The first step in wisdom is to know the things themselves.
—Carl Linnaeus
From his castle overlooking Prague, Holy Roman Emperor Rudolf II threw himself into a mystical quest so consuming that whispers of possession swirled through his court. The portly ruler of Central Europe was gripped by a singular obsession: to uncover the true secrets of the universe and know the contents of the planet and the skies above it and understand the invisible laws that bound it all together.
So Rudolf collected.
More than a simple hobby, collecting was a means to understand and exert control on a world that by the late 16th century had been upended. “Certitudes were breaking down—religious ones and scientific ones, assumptions that had been made by Aristotle,” says Robert J. W. Evans, a historian at the University of Oxford.

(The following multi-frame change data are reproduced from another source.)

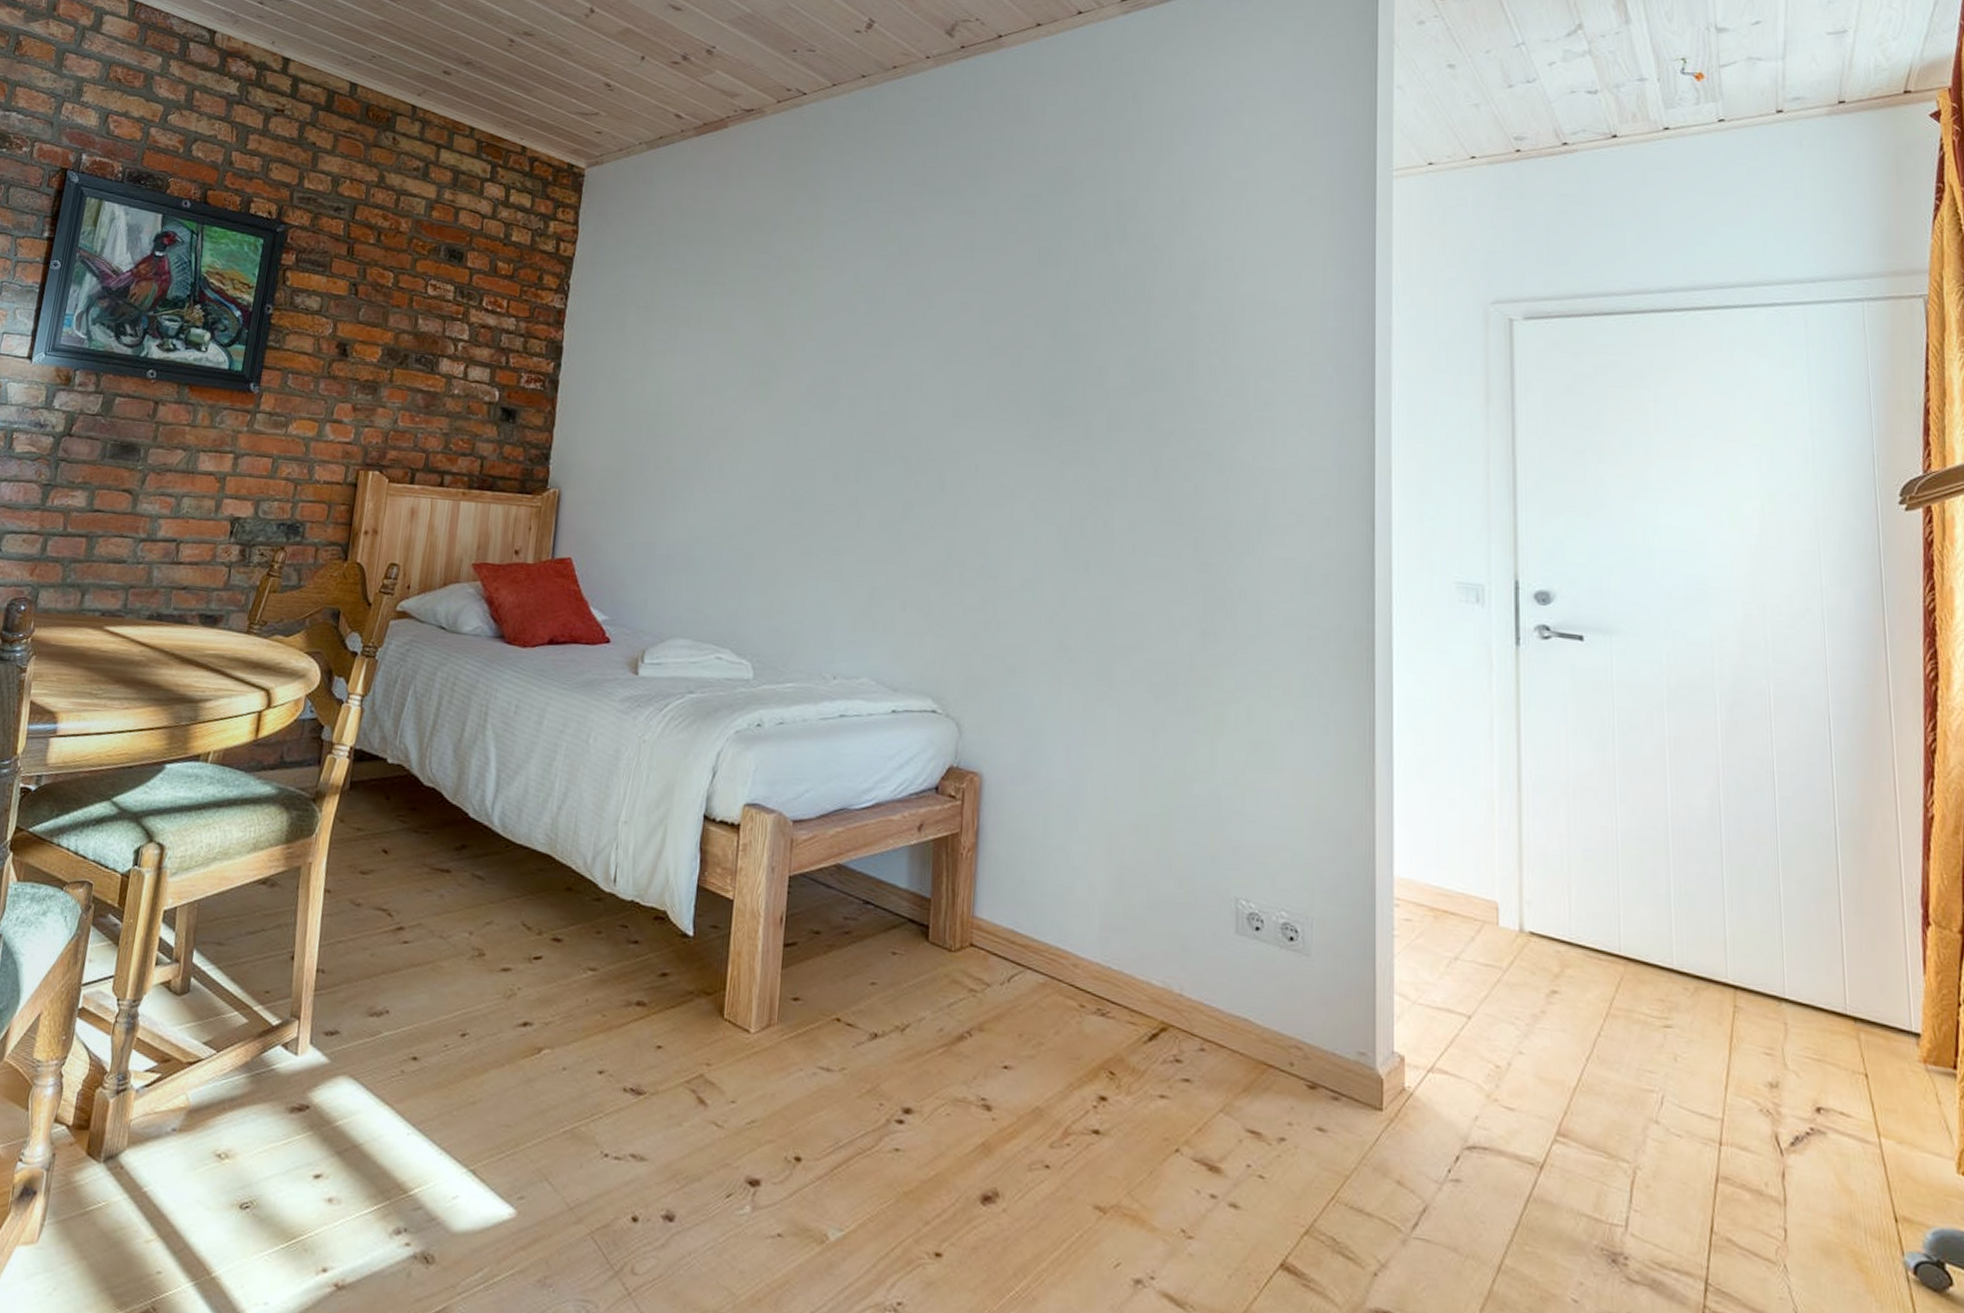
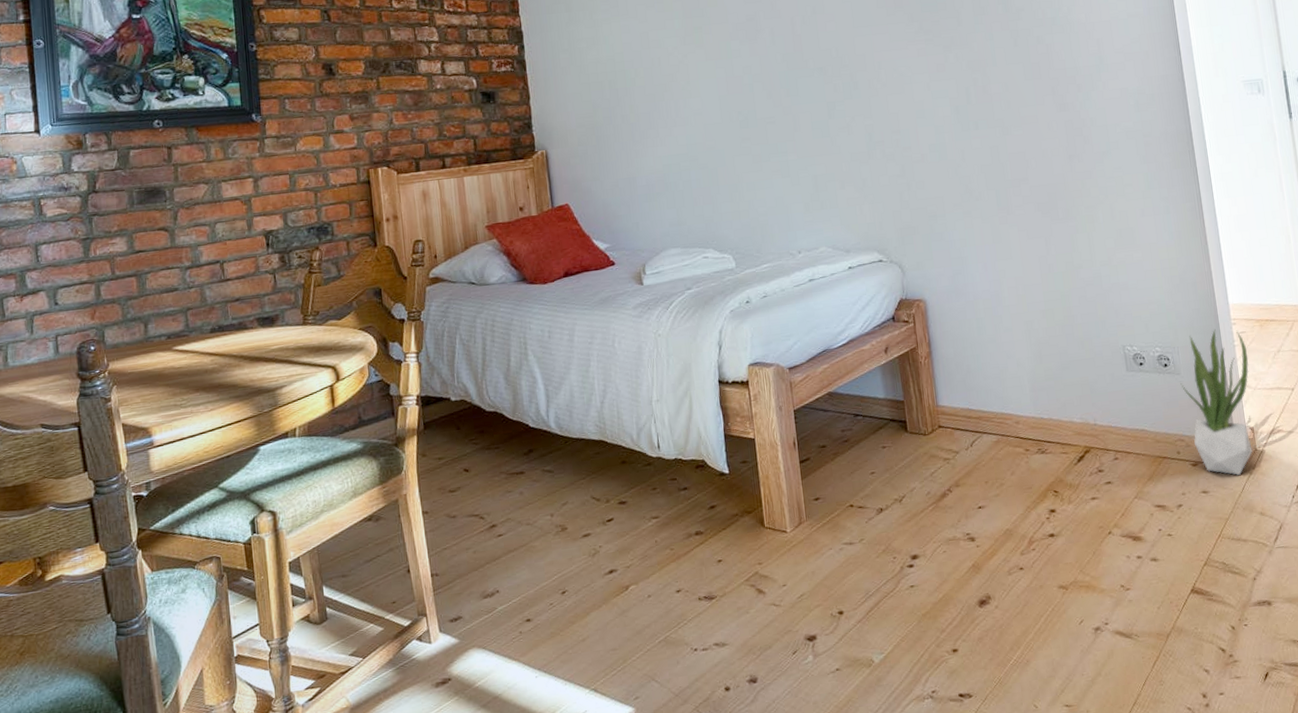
potted plant: none [1308,906,1411,1119] -> present [1180,329,1253,475]

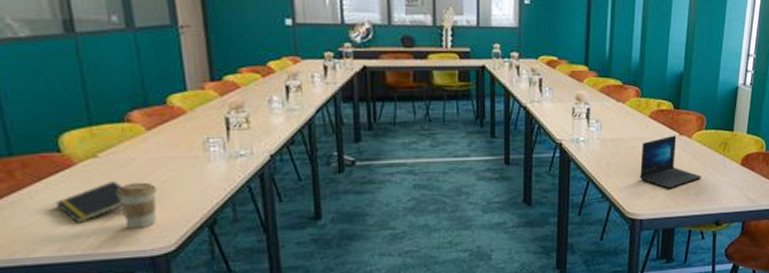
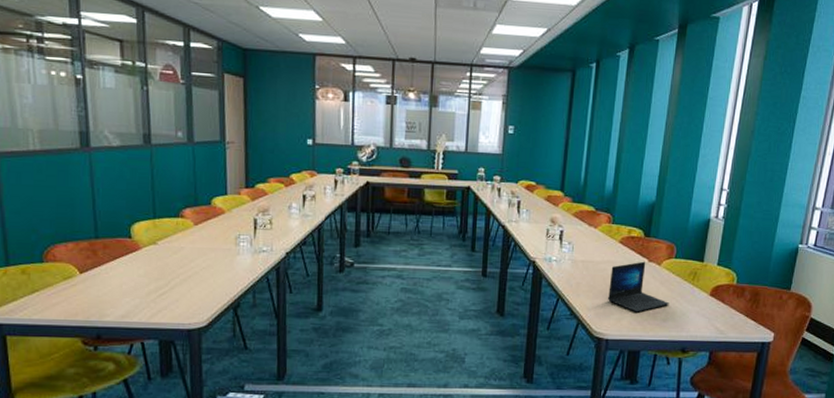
notepad: present [55,181,123,223] -> none [123,265,173,296]
coffee cup: present [117,182,158,228] -> none [168,267,198,305]

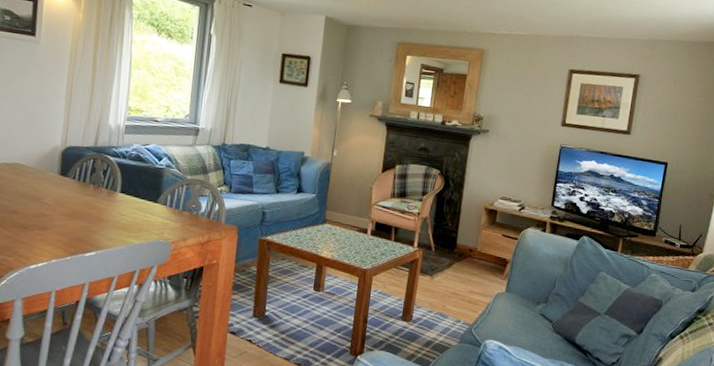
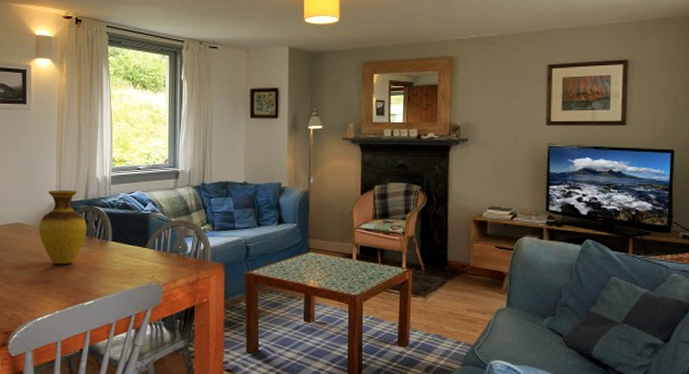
vase: none [39,132,94,213] -> present [39,190,87,265]

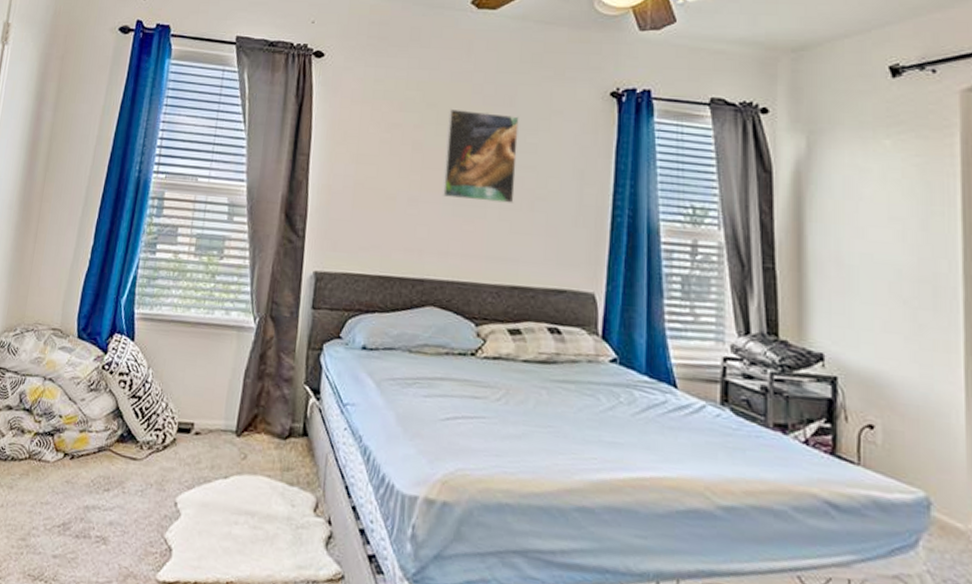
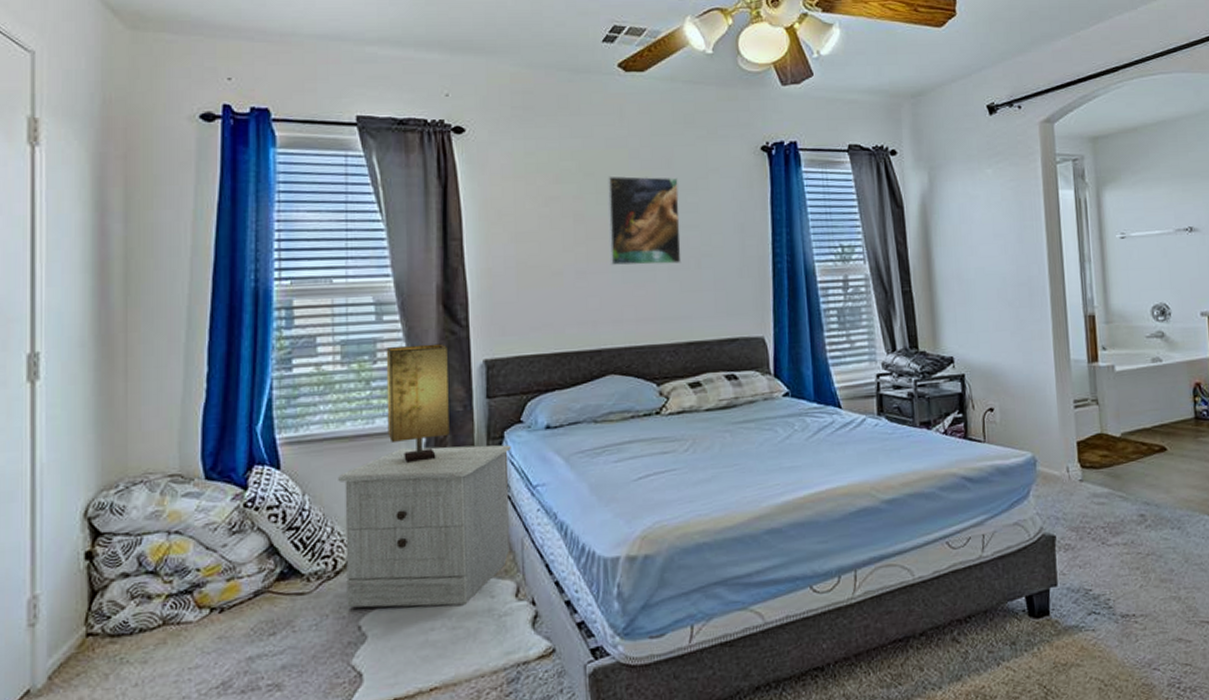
nightstand: none [168,342,328,508] -> present [338,445,511,608]
table lamp: none [223,246,285,359] -> present [386,343,451,464]

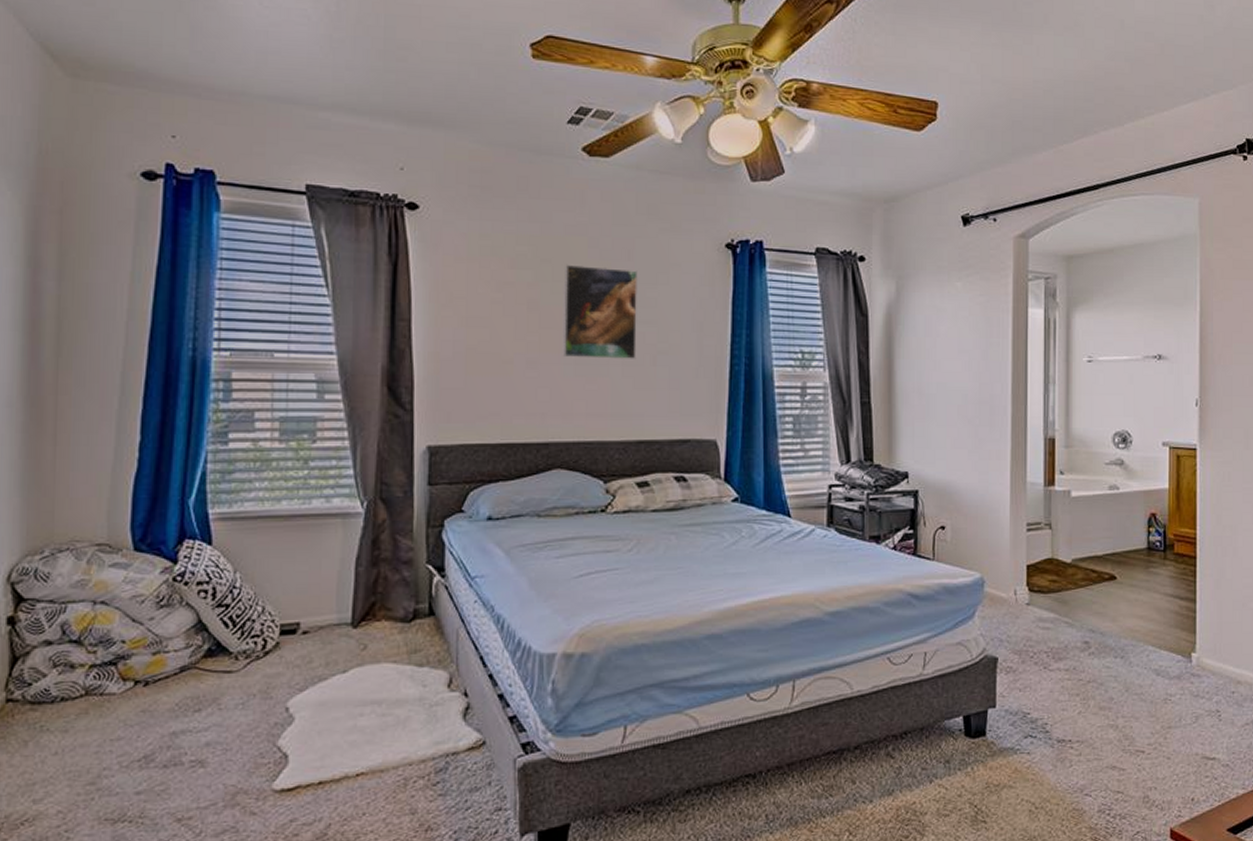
nightstand: present [338,445,511,608] -> none [271,531,451,693]
table lamp: present [386,343,451,464] -> none [324,426,391,547]

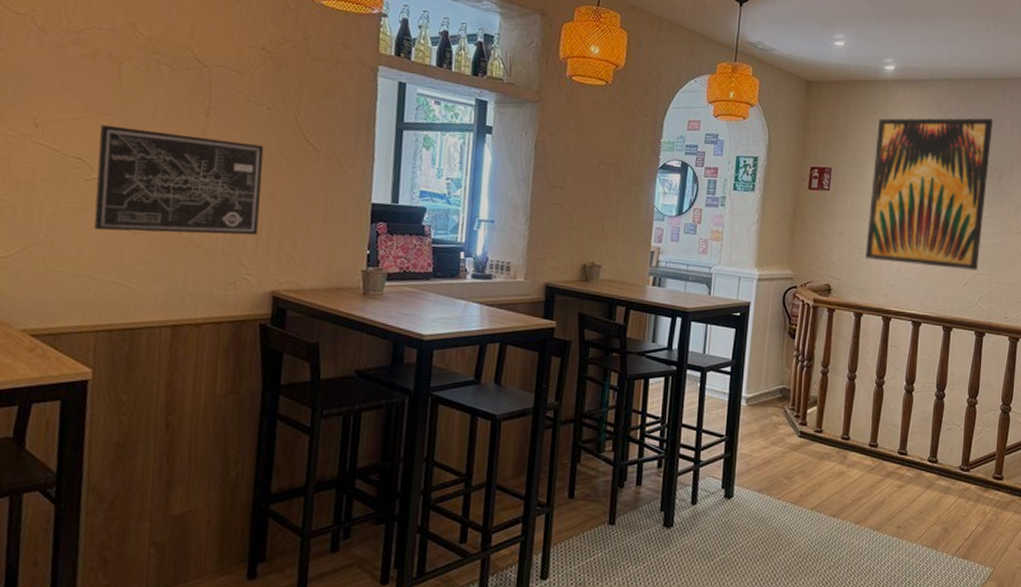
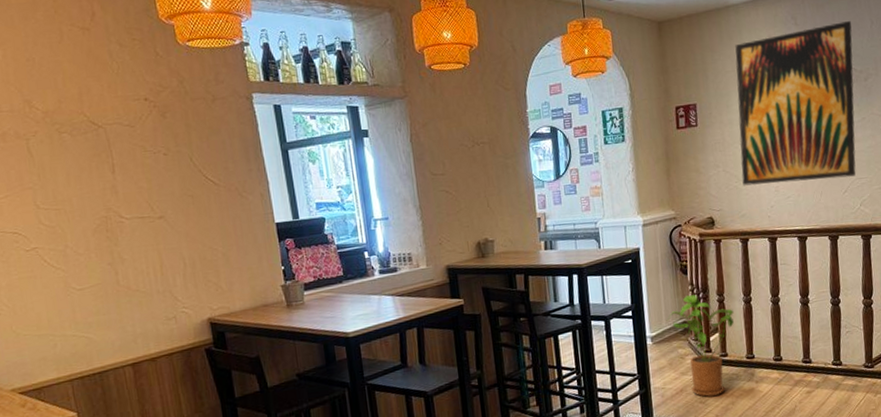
wall art: present [94,124,264,236] -> none [26,189,184,293]
house plant: none [766,361,836,474] -> present [667,295,734,397]

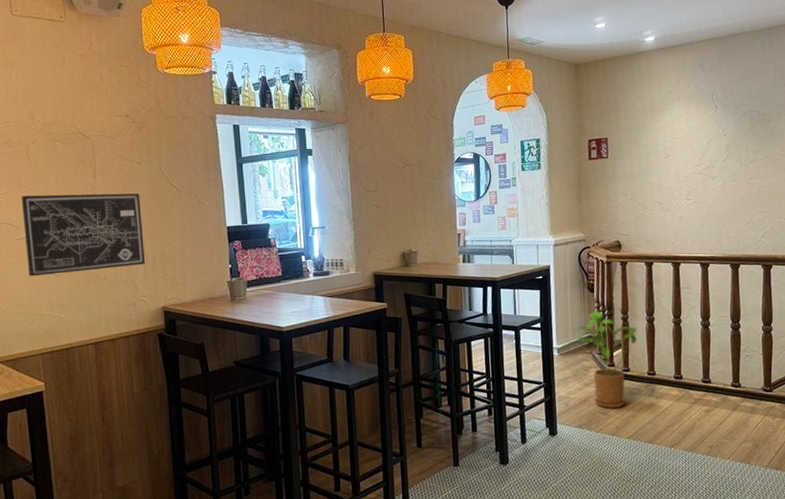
wall art: none [26,189,184,293] -> present [21,193,146,277]
wall art: present [735,21,856,186] -> none [645,69,758,214]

The New World, unmentioned by the Bible or ancient Greeks, seemed boundless, with yet more lands and peoples discovered every few years. New religious beliefs took root across Europe as Protestants broke from the Catholic Church. Radical ideas kept blasting through, among them Copernicus’s controversial theory that Earth wasn’t the center of the cosmos, as had long been believed, but instead revolved around the sun.
Collecting was reconnaissance, a way to decipher a planet turned mysterious. “There was a code to be cracked,” says Evans, “and collecting was seen as part of the way to do it.”
Rudolf wasn’t alone in the pursuit. Nobles, intellectuals, and other elites across Europe joined the craze, acquiring novelties from distant shores—hummingbirds, headdresses of feather, armadillos, scrolls covered in strange scripts—and transforming parts of their homes into showcases.
Called cabinets of curiosities (cabinet then meaning private room or study) or Wunderkammern (chambers of wonder), these exotic caches became a veritable fad among royals and scholars of the Late Renaissance. They fired imaginations and fueled competition, while bestowing status on their owners through the wealth and vast knowledge their possession implied.
But what in some cases began as princely vanity projects and exercises in one-upmanship also fostered empirical study of the items displayed, furthering understanding of flora, fauna, minerals, even physical laws. And as they evolved, cabinets of curiosities helped lay the foundations of science, bringing together natural philosophers and shaping the questions they asked.